# lunar premier H622 mattress



## len06 (Jun 8, 2009)

I've just sold my Lunar Premier H622 with its o-so-comfy mattress, and find that I cannot sleep on the foam bed in my new van (same size and shape as the old one). Had a new pocket sprung mattress made for me, but that is still no where near as good as the old Lunar one. Can anybody tell me where I can buy an identical mattress to the one I've sold. The Lunar was an 06 model. 
Len


----------



## time-traveller (Apr 23, 2007)

len06 said:


> I've just sold my Lunar Premier H622 with its o-so-comfy mattress, and find that I cannot sleep on the foam bed in my new van (same size and shape as the old one). Had a new pocket sprung mattress made for me, but that is still no where near as good as the old Lunar one. Can anybody tell me where I can buy an identical mattress to the one I've sold. The Lunar was an 06 model.
> Len


An _identical_ mattress ?

Seeing that your Lunar was made in Belgium, that's going to be a problem!


----------



## len06 (Jun 8, 2009)

Thanks for your comment. We know the Lunar was Belgian built. After trying to source a new mattress through Campbell's at Preston we were told that Lunar and Homecar Motorhomes have been bought out by management, and are now dealing with different suppliers, but we're hoping that someone, somewhere might know where their mattresses were made, or if Lunar use the same mattress supplier for their caravans, or if any other motorhome has the same, or very similar mattresses. Any help would be appreciated. We're going to the NEC this month, and would like to know where to start looking for a new mattress.


----------



## Tezmcd (Aug 3, 2009)

Might I suggest 2 bottles of cheap red wine before bed (costs about £6 per night)

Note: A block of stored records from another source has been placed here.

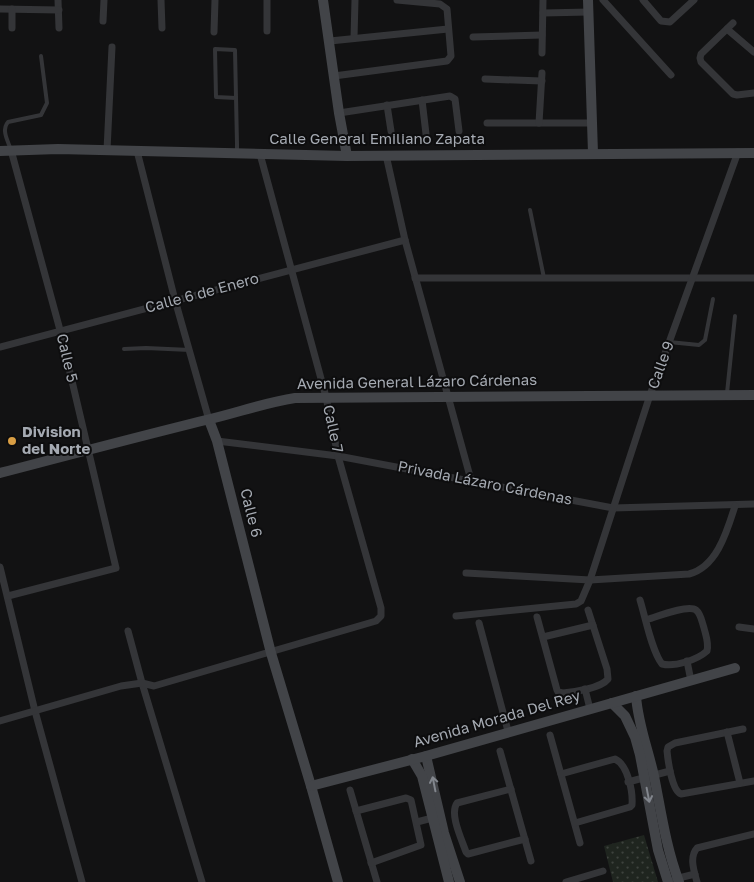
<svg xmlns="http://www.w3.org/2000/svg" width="754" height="882" viewBox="0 0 754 882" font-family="'Golos Text',sans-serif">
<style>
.park{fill:url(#park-dots)}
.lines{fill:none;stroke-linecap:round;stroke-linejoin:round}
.lane{stroke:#343538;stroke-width:4}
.street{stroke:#343538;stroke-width:7}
.secondary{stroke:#424448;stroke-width:10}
.oneway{stroke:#82868d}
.poi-dot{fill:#d99e44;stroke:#0d0d0e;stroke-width:2}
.labels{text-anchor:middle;stroke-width:4;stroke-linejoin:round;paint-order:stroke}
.street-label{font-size:15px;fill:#a5aab2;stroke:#0d0d0e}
.poi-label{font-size:15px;font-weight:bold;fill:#a5aab2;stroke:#0d0d0e;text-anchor:start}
</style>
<defs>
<pattern id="park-dots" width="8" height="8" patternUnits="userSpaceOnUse" patternTransform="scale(1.25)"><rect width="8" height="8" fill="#1f251f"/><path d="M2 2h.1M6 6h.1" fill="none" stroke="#3d423d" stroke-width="1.8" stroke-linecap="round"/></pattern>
</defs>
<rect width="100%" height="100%" fill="#121213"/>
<!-- park -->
<polygon class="park" points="644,835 658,882 613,882 604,846"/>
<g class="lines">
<!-- lane -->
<g class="lane">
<polyline points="236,98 216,97 215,49 235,50 237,144 237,152"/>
<path d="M11,150C8,141 1,130 8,122L41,115L47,103L41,56"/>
<polyline points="530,210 544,278"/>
<polyline points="669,342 699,345 705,340 713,299"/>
<polyline points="124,349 146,348 190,350"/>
<polyline points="727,393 735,316"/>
</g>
<!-- street -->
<g class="street">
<polyline points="58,0 59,28"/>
<polyline points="161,0 162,28"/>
<polyline points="603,0 671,75"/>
<polyline points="643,0 661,21 670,22 694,0"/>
<polyline points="0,9 59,10"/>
<polyline points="12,9 12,28"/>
<polyline points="543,13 589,12"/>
<polyline points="103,21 104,0"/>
<polyline points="733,23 701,54 700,58 701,62 733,94 737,95 754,93"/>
<polyline points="727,29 754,52"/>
<polyline points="267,31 267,0"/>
<polyline points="214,32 215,0"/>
<polyline points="473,37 542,35"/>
<polyline points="354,38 355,0"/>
<polyline points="330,41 448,29"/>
<polyline points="542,53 543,0"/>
<polyline points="334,76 447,61 451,56 447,9 440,4 397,0"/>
<polyline points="485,79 542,81"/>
<polyline points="422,100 426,134"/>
<polyline points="387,105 391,131"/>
<polyline points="339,113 450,96 455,99 459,131"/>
<polyline points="487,123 591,123"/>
<polyline points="539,123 542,73"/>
<polyline points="107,150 112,47"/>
<polyline points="137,151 175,300 209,420"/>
<polyline points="386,155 405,240 471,480"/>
<polyline points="415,278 754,278"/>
<polyline points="0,347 405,240"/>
<polyline points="217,441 338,456 613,508 754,504"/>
<polyline points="0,567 35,711 82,882"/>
<path d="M466,573L590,580L689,574C717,567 727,531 735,506"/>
<polyline points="8,596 116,568 60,330 11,150"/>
<path d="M640,600C645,616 652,652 662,664C675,667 697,660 707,651C709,643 706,636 704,628C702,622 701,614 696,610C688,604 656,617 646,620"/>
<polyline points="456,616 576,604 581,601 590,580 650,395 738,152"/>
<path d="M537,617L557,690L558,692L563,693C575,692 601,688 608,679L607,669L588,610"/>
<polyline points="479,623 508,731"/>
<polyline points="739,627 754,629"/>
<polyline points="128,631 142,683 202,882"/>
<polyline points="543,637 593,625"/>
<polyline points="687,661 691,681"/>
<polyline points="585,689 590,709"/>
<polyline points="0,721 121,686 142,683 154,686 376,621 381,616 381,608 338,456 326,397 260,154"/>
<path d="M743,729L675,743L668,747L667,751C668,761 672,791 681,794L754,781"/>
<polyline points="727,732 740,783"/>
<polyline points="550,735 580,843"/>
<polyline points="500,751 531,861"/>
<path d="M561,774L615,759C628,765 633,792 632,805L630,807L575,823"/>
<polyline points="628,782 670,771"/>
<path d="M511,789L457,803C449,814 462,840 466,852L468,854L525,839"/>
<polyline points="350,790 377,882"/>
<polyline points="356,811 406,798 411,800 421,845 371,863"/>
<polyline points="417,822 436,817"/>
<polyline points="675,879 695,874"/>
<polyline points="566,882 603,871"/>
<path d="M697,882C694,871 689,857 697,848L754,834"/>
</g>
<!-- secondary -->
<g class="secondary">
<polyline points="323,0 339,113 347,156"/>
<polyline points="588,0 593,153"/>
<polyline points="0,151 58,149 347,156 754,153"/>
<polyline points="209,420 217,441 271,653 311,786 338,882"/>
<path d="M0,473C69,455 137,437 206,420C237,413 263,403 295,398L754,395"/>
<path d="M636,696C638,724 648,749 654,776C661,811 666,848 679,882"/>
<polyline points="612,703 625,716 635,737 640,755 658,850 668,882"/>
<polyline points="426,756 444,833 460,882"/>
<polyline points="412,759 422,776 449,882"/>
<polyline points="311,786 426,756 735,668"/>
</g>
</g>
<!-- one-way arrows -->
<defs><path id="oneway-shaft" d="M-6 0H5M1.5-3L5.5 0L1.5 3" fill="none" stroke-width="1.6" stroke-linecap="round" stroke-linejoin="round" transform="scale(1.25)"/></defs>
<g class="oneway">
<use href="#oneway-shaft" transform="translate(434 784) rotate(-101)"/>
<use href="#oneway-shaft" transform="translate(648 795) rotate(79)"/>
</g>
<!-- markers -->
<circle class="poi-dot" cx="12" cy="441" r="5"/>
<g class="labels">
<!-- street labels -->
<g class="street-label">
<text x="377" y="144">Calle General Emiliano Zapata</text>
<text transform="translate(202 293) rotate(-15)" y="5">Calle 6 de Enero</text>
<text transform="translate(67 358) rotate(77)" y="5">Calle 5</text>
<text transform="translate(661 365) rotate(-70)" y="5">Calle 9</text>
<text transform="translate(417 382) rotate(-1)" y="5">Avenida General Lázaro Cárdenas</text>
<text transform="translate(333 429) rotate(78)" y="5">Calle 7</text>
<text transform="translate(485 483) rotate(11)" y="5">Privada Lázaro Cárdenas</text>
<text transform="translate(251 513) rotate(76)" y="5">Calle 6</text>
<text transform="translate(497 719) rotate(-16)" y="5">Avenida Morada Del Rey</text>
</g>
<!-- poi labels -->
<g class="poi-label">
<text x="22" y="437">Division<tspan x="22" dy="17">del Norte</tspan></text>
</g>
</g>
</svg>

you can then sleep on the bonnet of you MH and not give a damn!

good luck in your search


----------



## Frank-the-dish (Aug 24, 2010)

Hi Len,

This is probably getting to you far too late but we have almost new mattresses for the lunar h22. They are too soft for me as I have a back problem and need a harder mattress. 07726 265275 is my number.

Regards Frank


----------



## Hobbyfan (Jul 3, 2010)

I would suggest that you talk to a good caravan upholsterer. I took one of the dinette seat-squabs from my new 'van to this firm

http://www.caravanupholstery.co.uk/

to have three inches taken off it as it was a bit too deep and we'll never make up the complex third bed that it's part of.

He examined the cushion and said: "Is it a Burstner or a Hobby or a good German brand?"

I told him that it was a Hobby and how did he know? He replied that the quality of the foam was much better than many other cheaper makes. And this is a chap who does it for a living and has contracts with many large dealers to sort out their upholstery problems.

All I know is that the twin singles in my Hobby are very comfortable and better than my bed at home, but I do like a bed to be a bit on the firm side.

Your easiest bet may be to simply give your existing covers to a good firm and let them put a higher-quality foam rubber inside.

You could phone this chap for advice, his number's on the website in my link.


----------